Created attachment 17161 [details] Changes implementation of convertutf8toutf16 to use unicode.org conversion function Alright, changes implementation to use unicode.org sources. ap was iffy on adding the files in their entirety, but I don't see a problem with it.
Tossing my two cents. I care a lot for the binary size. So this adds 30k of code for something already available in the toolkit so please make it optional to use the built-in codec...
Comment on attachment 17161 [details] Changes implementation of convertutf8toutf16 to use unicode.org conversion function Agreed, this is adding a lot of code we just don't need in Qt afaik.
(In reply to comment #7) > So this adds 30k of code for something already available in the toolkit so please make it optional > to use the built-in codec... Hmm, where do these 30K come from? We only use a single tiny function (I assume you do have dead code stripping enabled). I don't think such a trivial operation warrants having platform-specific branches. I was actually considering making a custom UTF-8 decoder for WebCore, too - just as with Latin-1, it's bad for performance to initialize the whole codec registry just for those.

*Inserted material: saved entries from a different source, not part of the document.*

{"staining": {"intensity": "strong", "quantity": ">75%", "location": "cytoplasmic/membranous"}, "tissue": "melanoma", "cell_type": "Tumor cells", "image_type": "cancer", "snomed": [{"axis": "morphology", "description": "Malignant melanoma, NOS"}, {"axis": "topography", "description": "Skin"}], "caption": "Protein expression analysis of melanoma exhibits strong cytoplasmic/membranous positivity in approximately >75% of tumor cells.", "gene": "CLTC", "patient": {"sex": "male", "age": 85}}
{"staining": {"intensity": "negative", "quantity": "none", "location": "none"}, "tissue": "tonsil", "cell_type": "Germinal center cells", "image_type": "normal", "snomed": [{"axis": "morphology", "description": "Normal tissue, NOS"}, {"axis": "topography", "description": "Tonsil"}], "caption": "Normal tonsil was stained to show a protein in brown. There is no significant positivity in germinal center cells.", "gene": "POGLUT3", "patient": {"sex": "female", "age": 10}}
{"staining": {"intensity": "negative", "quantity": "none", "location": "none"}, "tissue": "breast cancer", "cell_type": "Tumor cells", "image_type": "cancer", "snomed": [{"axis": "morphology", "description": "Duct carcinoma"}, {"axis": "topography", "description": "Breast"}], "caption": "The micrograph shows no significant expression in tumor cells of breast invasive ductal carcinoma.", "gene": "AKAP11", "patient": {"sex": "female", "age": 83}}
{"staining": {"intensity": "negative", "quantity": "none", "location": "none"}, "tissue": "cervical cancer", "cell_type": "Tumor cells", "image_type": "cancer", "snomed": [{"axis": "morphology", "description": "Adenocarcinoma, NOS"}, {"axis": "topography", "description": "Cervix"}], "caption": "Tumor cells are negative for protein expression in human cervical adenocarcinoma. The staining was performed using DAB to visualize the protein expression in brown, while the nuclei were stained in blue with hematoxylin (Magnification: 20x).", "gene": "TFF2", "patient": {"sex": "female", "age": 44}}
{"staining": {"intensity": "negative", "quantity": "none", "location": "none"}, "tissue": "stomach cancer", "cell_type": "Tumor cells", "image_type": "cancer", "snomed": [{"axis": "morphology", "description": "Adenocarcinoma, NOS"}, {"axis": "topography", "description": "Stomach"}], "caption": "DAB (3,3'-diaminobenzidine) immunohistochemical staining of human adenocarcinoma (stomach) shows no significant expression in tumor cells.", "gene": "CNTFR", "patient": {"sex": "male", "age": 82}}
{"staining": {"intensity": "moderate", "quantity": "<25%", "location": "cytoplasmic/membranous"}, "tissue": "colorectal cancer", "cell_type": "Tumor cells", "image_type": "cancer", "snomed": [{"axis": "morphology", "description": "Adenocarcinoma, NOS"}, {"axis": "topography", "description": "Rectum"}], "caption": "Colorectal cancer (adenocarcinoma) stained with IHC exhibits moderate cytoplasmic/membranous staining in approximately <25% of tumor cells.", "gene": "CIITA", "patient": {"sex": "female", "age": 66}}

Darin suggests that it would be best to have UTF-8 decoding in one place, such as wtf/unicode. UString::UTF8String() can go there, too.
(In reply to comment #10) > Darin suggests that it would be best to have UTF-8 decoding in one place, such > as wtf/unicode. UString::UTF8String() can go there, too. Doing that in bug 15953. Keeping this bug open for port authors to consider adding platform-specific branches.
Closing this bug since r30794 consolidates this into WebCore::String::fromUTF8, which uses the TextEncoding/TextEncoder infrastructure.